Photographers who’ve worked enough with large, tripod-mounted cameras generally develop strategies to deal with the fact that lots of things don’t stand still. You can’t follow action with an 8x10 inch view camera the way you can with a hand-held camera. The slow shutter speeds generally required also won’t freeze a moving subject. But something I really like to do with big cameras is set up for a picture where some of the subject matter will hold rock-still while other parts, like moving water or grasses waving in the breeze, will blur during the exposure. Not only can the effect be pretty, but I think it conveys a sense of time passing. This approach, trapping subject action from a fixed camera position, has become so natural for me that I find I use it even when I’m working with little cameras.

The first picture was made at the pullout for a mountain overlook in West Virginia, not far from the motel featured in Saturday’s posting. I’d set up a 7x17 inch camera for the big view and was waiting for the light to do something. The sun was above the horizon but not over the mountains or heavy clouds in the eastern view. However the light was really interesting looking west so I set up a digital camera on another tripod to see what I might do with the road and passing vehicles. I could hear this heavily loaded tanker grinding up the switchbacks to the south for several minutes before he crested the rise and filled in the picture for me.

The next one was made on a bridge across the James River on the west side of Richmond, Virginia. About two minutes later those storm clouds opened up and my Austrian friend Harald Leban and I were drenched to the skin by the time we made it back to my truck.
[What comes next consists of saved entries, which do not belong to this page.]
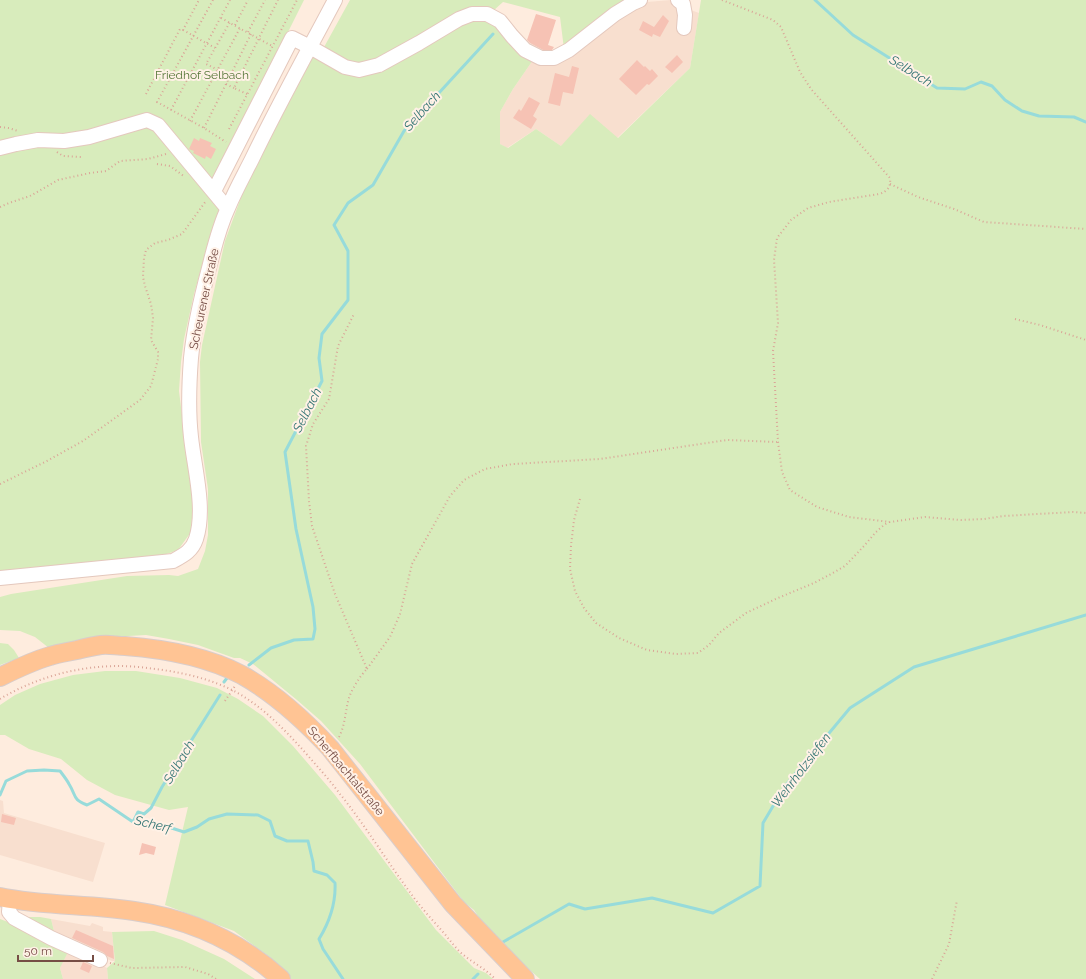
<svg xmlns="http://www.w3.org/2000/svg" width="1086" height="979" font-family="Raleway,sans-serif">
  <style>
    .residential { fill: #f8dfcf }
    .green { fill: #d8ecbc }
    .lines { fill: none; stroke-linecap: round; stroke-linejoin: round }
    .stream { stroke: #97dbda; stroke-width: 3 }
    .building { fill: #f6c2b4 }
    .minor-casing { stroke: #e4c8bd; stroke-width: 16 }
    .major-casing { stroke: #d9cdcb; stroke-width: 20 }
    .path { stroke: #daa597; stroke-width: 2; stroke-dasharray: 1 3; stroke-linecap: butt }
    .minor { stroke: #fff; stroke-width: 14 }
    .major { stroke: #ffc494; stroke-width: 18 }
    .labels { text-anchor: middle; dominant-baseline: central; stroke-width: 4; stroke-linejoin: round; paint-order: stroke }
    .park-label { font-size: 12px; fill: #577739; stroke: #fff1e6 }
    .street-label { font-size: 12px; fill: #764d45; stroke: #fff1e6 }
    .water-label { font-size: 13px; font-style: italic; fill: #357675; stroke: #fff1e6 }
  </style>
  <rect width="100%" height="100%" fill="#feecde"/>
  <path class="residential" d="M671 0 688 9 699 13 690 68 617 138 561 146 536 129 507 148 500 144V112L513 89 533 60 556 64 620 15 647 2Z
    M0 800 3 801 4 813 105 843 93 882 0 855Z
    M21 917 54 931 51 919 90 926 92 923 103 927V931L112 932 115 961H112L65 942Z
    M69 949 107 968 108 979H63L60 968Z"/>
  <path class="green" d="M0 0H304L212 184 146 122 221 204 209 240 194 294 184 339 181 362 179 391 193 504 191 532 178 550 161 556 0 573Z
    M350 0H635L564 49 560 17 503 2 493 11 384 59 353 65 323 49Z
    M701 0H1086V979H540L490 934 474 910 464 902 360 764 321 721 297 700 253 664 240 658H234L198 645 169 639 146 635 93 638 49 648 35 637 20 631 0 630V597L11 594 127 576 169 575 178 576 198 569 205 551 208 535V489L201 442 200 362 202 345 225 241 243 192 283 111 312 57H319L352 73 465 20 496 21 533 60 513 89 500 112V144L508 148 536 129 561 146 590 114 618 138 690 68Z
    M0 643 8 644 14 650 19 658 0 665Z
    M105 671H136L180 678 217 688 238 699 263 716 293 746 335 795 436 930 474 968 486 973 493 979H291L270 957 234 931 165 905 188 807 169 810 115 795 87 780 61 759 29 749 5 735H0V705L15 695 40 684 73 675Z
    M21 917H40L51 919 54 931Z
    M0 919 16 925 69 950 60 968 63 979H0Z
    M154 931 182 940 224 959 255 979H108L107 968 115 961 112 932Z"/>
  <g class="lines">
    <path class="stream" d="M815 0 853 35 937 88 965 89 981 82 992 86 1005 100 1022 111 1039 116 1074 117 1086 122
      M249 665 271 648 294 640 313 639 315 629 313 607 296 529 285 452 322 381 319 358 322 334 348 300V251L334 225 348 203 373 185 404 131 493 34
      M224 682 227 678
      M0 795 6 781 27 771 44 770 60 771C63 775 67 780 69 784 77 797 72 799 87 805L99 799 133 822 159 824 184 832 197 827 209 819 227 814 258 815 270 821 275 836 287 841H308L313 862 314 871 327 875 335 883C336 904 330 921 319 939L323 949 343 979
      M133 822 138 812 144 814 151 808 162 787 220 695
      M503 942 569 904 585 909 652 898 713 913 760 886 763 823 785 786 850 708 914 667 1086 615
      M473 979 478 974"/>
  </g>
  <path class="building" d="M536 14 556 20 548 45 554 47 552 50H543L530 43 527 40Z
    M663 15 669 21 660 37 653 34 652 37 639 30 643 21 654 27Z
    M677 55 683 62 672 73 665 67Z
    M637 60 644 67 645 66 650 71 652 69 658 76 649 85 647 84 636 95 619 79Z
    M572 66 579 68 573 94 563 92 560 106 548 103 555 73 569 77Z
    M529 97 540 103 533 116 537 119 531 129 513 118 519 109 521 111Z
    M194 138 199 141 200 138 212 143 210 146 216 149 211 159 206 156 205 159 193 153 194 151 189 149Z
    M2 814 16 818 14 825 1 822Z
    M142 843 156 847 154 855 146 853 139 855Z
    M76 930 113 946 114 959 107 956 103 952 72 938Z
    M83 962 92 966 89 973 80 969Z"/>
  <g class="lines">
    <defs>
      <path id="minor" d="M678 0 683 4 685 15 684 28
        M0 148 16 144 38 140 64 141 89 137 147 120 158 125 227 208
        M214 191 292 38 310 47 345 67 359 70 379 65 419 43 459 19 472 14H487L500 21 512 36 525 50 541 58H554L569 50 615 14 633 3 640 0
        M0 578 173 561C184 555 192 551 196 539 206 509 194 467 191 437 188 411 189 384 191 358 194 327 201 298 209 268 214 248 219 227 228 208 235 191 244 175 252 159 278 105 307 53 335 0
        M10 899 9 912 14 918 51 938 100 960"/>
      <path id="major" d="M0 677C16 669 33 661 50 656 59 653 68 652 77 650 85 648 93 646 101 645 109 644 117 646 125 646 165 649 206 656 242 675 276 694 304 720 330 748L453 904 525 979
        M0 897C44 906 89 904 134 911 189 919 239 941 281 979"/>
    </defs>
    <use href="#minor" class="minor-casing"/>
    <use href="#major" class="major-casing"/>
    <path class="path" d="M213 0 157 102 204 128 226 142
      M722 0 773 20 781 27 800 72 811 89 890 178C891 187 888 191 879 194L829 202 808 208 791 220 777 238 774 260 778 323 773 351 778 442 782 472 790 490 817 507 849 517 890 522 925 517 961 520 984 519 1003 516 1073 512 1086 513
      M221 18 272 46
      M235 25 248 0
      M183 30 215 48
      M248 32 265 0
      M218 70 206 64 230 22
      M226 84 234 88
      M146 94 180 29 183 30 199 0
      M247 94 234 88 278 0
      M171 110 230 0
      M190 121 240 28
      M0 127 9 128 18 131
      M204 128 251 34
      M229 129 297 0
      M57 152 63 156 82 157
      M157 164 170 166 185 177
      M890 184 918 197 954 209 984 222 1086 229
      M0 207 9 203 30 196 58 180 90 173 106 171 120 161 148 159 166 154
      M1015 319 1040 325 1086 340
      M0 484 45 462 83 441 140 400 151 386 158 359V352L151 340 153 318 151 304 145 286 143 277 144 258 146 250 155 243 168 240 182 234 206 201
      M580 499 574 520 571 546 570 569 575 591 584 608 596 623 619 638 647 650 676 654 698 653 709 645 719 633 746 613 778 598 814 583 831 574 845 566 864 546 876 532 884 525 889 522
      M367 669 390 637 400 614 412 564 450 496 464 480 485 469 513 464 600 459 727 440 777 442
      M0 699C43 673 97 661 147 668 175 671 205 677 230 689 259 703 282 727 303 750 316 765 329 779 340 794 368 829 391 868 418 903 426 913 435 923 443 932 449 939 454 946 460 952 471 962 485 968 495 979
      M225 701 235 686
      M339 737C346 724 345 708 350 695 354 686 360 676 367 669L335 594 312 526 309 501 306 446 313 424 329 399 338 346 354 314
      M110 963 132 968 185 967 208 974 216 979
      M932 979 949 944 957 900"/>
    <use href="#minor" class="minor"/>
    <use href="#major" class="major"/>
  </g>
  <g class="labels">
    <g class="park-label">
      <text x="202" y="75">Friedhof Selbach</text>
    </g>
    <g class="street-label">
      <text transform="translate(204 299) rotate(-78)">Scheurener Straße</text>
      <text transform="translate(346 771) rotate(50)">Scherfbachtalstraße</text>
    </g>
    <g class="water-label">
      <text transform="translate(911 71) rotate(32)">Selbach</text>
      <text transform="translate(422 111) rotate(-48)">Selbach</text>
      <text transform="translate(307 410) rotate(-63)">Selbach</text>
      <text transform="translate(179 762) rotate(-59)">Selbach</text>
      <text transform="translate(801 770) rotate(-53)">Wehrholzsiefen</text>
      <text transform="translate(153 824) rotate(13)">Scherf</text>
    </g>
  </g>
  <path d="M18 955v6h75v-6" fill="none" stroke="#764d45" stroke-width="2"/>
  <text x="24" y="955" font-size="12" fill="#764d45" stroke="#fff1e6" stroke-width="3" paint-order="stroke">50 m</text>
</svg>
We looked like drowned rats when we got to the gallery at Corporate and Museum Frame to help with the installation of our group exhibit, "The Enigmatic Landscape."
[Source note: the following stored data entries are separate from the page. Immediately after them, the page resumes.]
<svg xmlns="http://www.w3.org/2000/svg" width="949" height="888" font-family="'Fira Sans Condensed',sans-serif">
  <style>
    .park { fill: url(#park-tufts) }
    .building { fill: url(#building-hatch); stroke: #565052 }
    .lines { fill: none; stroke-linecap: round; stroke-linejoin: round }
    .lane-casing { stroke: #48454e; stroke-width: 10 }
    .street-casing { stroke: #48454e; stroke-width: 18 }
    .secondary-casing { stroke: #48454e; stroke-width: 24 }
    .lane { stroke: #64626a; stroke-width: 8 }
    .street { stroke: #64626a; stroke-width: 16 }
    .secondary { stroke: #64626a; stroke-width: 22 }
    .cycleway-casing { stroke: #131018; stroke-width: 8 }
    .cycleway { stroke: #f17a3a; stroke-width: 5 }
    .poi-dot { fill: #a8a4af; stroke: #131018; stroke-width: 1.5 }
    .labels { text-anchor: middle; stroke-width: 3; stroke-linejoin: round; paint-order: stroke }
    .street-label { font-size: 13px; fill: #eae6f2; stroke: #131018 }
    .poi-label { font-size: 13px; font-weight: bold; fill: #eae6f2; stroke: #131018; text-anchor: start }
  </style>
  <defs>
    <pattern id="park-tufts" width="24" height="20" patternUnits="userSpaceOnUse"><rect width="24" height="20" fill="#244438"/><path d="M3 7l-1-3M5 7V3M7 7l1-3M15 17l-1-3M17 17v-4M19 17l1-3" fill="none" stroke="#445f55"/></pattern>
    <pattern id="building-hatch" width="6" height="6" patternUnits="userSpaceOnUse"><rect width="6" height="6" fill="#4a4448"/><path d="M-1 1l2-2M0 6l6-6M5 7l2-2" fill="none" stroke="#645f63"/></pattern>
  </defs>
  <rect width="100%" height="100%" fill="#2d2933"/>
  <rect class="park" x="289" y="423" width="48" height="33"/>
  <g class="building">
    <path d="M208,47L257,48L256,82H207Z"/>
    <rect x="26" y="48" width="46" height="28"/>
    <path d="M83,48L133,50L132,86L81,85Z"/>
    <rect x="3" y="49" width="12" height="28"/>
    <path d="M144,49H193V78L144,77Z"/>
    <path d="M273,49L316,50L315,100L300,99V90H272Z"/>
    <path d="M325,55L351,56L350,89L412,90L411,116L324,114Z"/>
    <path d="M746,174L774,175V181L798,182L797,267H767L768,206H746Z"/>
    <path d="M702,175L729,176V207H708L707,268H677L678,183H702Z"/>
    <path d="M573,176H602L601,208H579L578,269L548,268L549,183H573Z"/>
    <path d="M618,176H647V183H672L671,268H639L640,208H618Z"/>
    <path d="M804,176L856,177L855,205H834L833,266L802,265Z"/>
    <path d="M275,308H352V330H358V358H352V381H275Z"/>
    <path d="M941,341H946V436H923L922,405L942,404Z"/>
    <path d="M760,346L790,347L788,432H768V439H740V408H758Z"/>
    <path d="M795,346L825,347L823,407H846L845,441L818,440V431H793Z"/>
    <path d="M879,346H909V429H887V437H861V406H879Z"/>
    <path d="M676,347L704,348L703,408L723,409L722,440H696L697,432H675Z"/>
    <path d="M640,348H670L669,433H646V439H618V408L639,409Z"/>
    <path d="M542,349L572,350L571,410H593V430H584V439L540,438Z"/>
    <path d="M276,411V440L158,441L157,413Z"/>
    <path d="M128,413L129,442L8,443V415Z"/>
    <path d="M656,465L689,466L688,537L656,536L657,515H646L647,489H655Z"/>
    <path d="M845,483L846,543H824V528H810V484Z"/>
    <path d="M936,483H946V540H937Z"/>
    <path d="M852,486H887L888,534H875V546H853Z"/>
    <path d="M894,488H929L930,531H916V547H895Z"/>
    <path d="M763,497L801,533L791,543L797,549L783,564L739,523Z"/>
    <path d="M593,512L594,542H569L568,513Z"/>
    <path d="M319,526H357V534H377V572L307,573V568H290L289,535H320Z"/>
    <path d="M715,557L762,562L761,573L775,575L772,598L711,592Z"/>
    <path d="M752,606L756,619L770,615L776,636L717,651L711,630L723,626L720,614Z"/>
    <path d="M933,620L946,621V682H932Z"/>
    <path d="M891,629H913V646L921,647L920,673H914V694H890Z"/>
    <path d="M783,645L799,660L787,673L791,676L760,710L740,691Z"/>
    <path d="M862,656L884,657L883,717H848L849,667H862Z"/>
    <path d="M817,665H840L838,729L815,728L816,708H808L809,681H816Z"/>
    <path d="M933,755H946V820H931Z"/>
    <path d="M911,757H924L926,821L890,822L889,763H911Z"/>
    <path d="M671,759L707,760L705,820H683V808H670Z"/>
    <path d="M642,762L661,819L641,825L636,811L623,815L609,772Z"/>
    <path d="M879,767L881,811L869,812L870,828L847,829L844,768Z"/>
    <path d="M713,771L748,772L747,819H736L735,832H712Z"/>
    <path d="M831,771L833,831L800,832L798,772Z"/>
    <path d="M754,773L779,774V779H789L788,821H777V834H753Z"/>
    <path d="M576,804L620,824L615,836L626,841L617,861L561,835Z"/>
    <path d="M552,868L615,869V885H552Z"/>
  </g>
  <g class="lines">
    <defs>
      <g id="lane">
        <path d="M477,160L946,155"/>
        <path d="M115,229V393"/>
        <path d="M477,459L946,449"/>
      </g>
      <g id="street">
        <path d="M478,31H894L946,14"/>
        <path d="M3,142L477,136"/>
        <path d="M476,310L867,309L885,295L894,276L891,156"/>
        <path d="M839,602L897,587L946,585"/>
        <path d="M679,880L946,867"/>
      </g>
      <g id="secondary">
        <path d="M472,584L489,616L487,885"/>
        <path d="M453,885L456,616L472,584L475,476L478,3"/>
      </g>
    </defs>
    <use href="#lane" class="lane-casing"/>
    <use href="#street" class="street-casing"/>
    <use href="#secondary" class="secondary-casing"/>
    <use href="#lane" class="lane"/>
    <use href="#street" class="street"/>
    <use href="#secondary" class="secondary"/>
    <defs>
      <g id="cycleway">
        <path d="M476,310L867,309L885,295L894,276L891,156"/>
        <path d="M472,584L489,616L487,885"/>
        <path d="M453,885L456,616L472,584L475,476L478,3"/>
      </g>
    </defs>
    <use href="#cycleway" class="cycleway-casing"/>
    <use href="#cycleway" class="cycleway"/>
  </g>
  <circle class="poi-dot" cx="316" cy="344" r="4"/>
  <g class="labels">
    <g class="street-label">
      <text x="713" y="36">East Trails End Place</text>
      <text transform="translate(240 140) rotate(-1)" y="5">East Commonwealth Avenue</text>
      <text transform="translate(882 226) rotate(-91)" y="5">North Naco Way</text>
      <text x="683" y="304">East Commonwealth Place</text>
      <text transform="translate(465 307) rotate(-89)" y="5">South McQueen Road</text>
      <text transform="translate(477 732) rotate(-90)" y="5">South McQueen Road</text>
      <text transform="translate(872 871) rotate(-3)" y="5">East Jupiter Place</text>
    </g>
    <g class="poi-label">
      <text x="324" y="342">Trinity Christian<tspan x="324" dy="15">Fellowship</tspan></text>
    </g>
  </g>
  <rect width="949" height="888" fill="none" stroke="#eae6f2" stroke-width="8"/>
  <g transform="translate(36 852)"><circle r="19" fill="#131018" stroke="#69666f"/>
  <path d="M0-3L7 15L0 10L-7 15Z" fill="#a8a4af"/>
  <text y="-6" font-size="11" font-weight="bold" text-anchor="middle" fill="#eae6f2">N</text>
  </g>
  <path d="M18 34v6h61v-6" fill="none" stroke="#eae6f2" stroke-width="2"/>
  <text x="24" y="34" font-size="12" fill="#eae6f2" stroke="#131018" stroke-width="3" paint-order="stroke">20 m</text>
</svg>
The next one was made from the parking lot of my motel, on a crisp October evening in Bradford, Pennsylvania. I was thinking about shooting just the road and auto parts store when I saw the car out of the corner of my eye. So I framed what I wanted, locked in the AF/AE/overrides and waited to trap the car as it passed.




Oh, OK, I can tell there will be complaints if I don't show it, so here’s the motel, even though nothing is moving in this picture.


4 comments:

Anonymous said...

I used to go crazy waiting for everything to appear absolutely still in a composition. Then I realized, as you did, that some movement, blur, in a photograph can increase its visual interest. It's like sweet and sour: motion and stillness. The thing for me is, SOMETHING in the composition must appear still, sharp.

Anonymous said...

capturing time by capturing moving parts of life brings something like the 4th dimension into the wonderful medium of photography - something no other art medium can realize ....?
I always liked to play with static and moving things in my images - my next exhibition will be filled with these sujets - or just photographing on a bridge in Richmond and watching clouds moving closer - a few seconds later you know how water can move down on you and how you look like a wet rat......

ARConn said...

I like this idea of trapping. I've used it accidentally in the past, but I can't remember seeing the concept elucidated before (maybe I just wasn't paying attention before). I'm going to have to expore this now that it's in my mind.

great blog btw.

Anonymous said...

Sorry but it does not appeal to me. It looks rather like vacation snapshots "...and this is where we stayed...."
Your earlier shots from the motel, prev blog I believe are good.